Aurélien Canot, Media365, publié le jeudi 07 août 2025 à 21h12
Un an après la disparition tragique de Medhi Narjissi lors d'une sortie sur une plage sud-africaine avec l'équipe de France U18, la famille du jeune rugbyman décédé s'est rendue ce jeudi sur les lieux du drame pour s'y recueillir et rendre un dernier hommage à leur fils. Lors de cette cérémonie silencieuse, une plaque a été posée par son père Jalil.
Le 7 août 2024, Medhi Narjissi, âgé de 17 ans, disparaissait sur la plage sud-africaine de Dias Beach, au Cap de Bonne Espérance, connue pour être l'une des plus dangereuses de la planète, après avoir été emporté par une vague. Un an jour pour jour après ce drame survenu lors d'une séance de récupération de l'équipe de France U18, sa famille s'est rendue sur les lieux pour se recueillir en mémoire du jeune demi de mêlée du Stade Toulousain et des Bleuets tragiquement disparu sous les yeux de ses coéquipiers et du staff et lui rendre un ultime hommage. Une cérémonie silencieuse s'est tenue ce jeudi sur cette plage de Dias Beach. Étaient présents Jalil Narjissi, le père du jeune rugbyman décédé, Valérie, sa mère, ainsi que sa soeur Inès, elle aussi du déplacement de la famille Narjissi ce jeudi en Afrique du Sud. Au cours de ce moment de recueillement, une plaque commémorative comportant deux photos de Mehdi Narjissi - une de son visage, tout sourire, et une du joueur en action ballon en main - a été posée sur un banc (où ont également été déposées plusieurs gerbes de fleurs lors de cette cérémonie) juste au début d'un sentier qui donne accès à la centaine de marches menant à cette plage de Dias Beach.

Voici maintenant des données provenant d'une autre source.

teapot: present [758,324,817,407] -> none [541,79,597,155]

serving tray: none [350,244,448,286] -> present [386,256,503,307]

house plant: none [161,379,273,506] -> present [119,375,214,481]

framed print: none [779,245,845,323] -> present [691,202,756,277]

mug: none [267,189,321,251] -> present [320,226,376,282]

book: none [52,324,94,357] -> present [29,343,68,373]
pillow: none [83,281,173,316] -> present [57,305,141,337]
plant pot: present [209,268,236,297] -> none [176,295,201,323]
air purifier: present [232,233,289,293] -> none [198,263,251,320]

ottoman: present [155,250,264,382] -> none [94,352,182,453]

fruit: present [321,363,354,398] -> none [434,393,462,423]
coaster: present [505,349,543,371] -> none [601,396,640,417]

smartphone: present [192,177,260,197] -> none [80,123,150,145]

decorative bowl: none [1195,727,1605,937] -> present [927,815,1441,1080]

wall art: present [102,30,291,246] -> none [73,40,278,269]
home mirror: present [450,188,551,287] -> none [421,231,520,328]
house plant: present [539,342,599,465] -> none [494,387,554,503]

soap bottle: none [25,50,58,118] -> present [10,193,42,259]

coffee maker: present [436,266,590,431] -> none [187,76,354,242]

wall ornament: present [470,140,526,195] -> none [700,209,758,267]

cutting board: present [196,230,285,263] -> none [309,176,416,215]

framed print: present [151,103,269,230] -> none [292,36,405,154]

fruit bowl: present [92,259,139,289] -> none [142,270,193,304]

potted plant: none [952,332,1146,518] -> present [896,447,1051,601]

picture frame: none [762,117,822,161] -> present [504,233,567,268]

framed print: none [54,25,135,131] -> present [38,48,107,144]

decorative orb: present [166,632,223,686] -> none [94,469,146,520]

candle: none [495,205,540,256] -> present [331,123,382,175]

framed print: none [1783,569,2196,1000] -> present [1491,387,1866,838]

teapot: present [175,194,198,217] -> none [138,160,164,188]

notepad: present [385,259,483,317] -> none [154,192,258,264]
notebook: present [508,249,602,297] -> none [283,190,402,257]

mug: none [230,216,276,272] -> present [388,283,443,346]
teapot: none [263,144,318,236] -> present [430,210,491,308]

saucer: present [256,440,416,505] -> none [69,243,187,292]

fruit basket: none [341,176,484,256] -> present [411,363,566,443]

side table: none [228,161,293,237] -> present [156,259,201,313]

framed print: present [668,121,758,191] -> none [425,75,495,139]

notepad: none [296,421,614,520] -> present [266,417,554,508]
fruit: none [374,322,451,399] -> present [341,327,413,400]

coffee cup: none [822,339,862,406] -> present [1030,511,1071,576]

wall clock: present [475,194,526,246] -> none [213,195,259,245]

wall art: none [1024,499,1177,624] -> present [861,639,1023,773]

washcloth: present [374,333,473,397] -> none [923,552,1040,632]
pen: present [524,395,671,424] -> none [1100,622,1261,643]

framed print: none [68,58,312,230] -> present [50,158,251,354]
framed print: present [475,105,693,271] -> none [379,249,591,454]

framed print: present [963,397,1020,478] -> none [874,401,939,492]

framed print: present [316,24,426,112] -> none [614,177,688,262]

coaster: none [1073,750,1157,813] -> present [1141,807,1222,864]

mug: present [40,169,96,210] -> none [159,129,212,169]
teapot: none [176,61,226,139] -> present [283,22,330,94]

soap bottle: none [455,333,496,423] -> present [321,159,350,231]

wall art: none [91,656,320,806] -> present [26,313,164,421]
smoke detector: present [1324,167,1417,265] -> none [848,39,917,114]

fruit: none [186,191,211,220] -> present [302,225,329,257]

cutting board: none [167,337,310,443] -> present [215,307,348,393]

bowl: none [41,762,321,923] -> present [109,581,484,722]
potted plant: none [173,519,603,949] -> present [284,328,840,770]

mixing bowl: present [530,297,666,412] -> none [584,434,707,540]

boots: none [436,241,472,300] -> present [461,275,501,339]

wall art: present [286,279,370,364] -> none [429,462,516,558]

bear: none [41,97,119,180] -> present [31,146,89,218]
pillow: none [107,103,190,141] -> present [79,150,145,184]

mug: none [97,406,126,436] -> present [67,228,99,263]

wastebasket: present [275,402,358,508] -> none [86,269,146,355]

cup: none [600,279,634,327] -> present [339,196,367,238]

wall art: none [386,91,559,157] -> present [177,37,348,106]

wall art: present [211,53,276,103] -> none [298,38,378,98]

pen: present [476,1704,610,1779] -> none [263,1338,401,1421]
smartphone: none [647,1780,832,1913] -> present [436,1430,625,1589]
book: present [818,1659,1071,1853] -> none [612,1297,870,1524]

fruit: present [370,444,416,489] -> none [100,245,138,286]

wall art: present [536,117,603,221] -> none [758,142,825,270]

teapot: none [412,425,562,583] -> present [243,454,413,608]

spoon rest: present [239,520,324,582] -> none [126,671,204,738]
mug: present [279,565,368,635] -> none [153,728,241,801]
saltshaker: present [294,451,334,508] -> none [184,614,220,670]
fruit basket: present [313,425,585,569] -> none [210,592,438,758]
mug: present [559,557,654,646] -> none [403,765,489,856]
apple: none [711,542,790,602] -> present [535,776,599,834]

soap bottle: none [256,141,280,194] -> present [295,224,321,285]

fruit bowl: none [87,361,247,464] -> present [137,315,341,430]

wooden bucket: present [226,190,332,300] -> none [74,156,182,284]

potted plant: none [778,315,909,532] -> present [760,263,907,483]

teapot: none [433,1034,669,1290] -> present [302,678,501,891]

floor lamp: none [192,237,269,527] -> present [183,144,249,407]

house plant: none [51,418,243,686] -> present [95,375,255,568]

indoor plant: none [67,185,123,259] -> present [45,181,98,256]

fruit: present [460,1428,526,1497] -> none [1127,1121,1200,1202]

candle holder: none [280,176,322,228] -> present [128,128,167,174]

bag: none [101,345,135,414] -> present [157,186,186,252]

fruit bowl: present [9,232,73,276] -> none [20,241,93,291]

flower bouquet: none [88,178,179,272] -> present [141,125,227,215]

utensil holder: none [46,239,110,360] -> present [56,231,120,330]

Jalil Narjissi : "Il faudra qu'ils disent la vérité, parce que nous, on ne lâchera pas"
La famille Narjissi, qui attend toujours des réponses à ses questions au même titre que des responsables, n'avait évidemment souhaité la présence d'aucun membre de la Fédération française de rugby, qu'elle a l'intention de suivre en justice. "A part le Stade Toulousain, qui est extraordinaire (NDLR : C'est une cagnotte mise en ligne par le club toulousain qui a permis à la famille de faire le voyage en Afrique du Sud), on est tout seuls. La Fédération n'est pas là. Lorsque j'ai dit à la radio que nous partions en Afrique du Sud pour rendre un hommage à Medhi, ils se sont réveillés et nous ont proposé de payer le voyage. On a tout fait tout seuls, avec l'aide du consul et de la vice-consul présents là-bas. C'est une zone protégée, il a fallu négocier six mois pour avoir l'autorisation d'installer une stèle. Ils se réveillent parce que je parle à la radio. Mais ils croient quoi ?", avait encore pesté récemment (dans L'Equipe) Jalil Narjissi, déterminé à faire la lumière sur les circonstances de la disparition de son fils. "Il faudra qu'ils disent la vérité, parce que nous, on ne lâchera pas."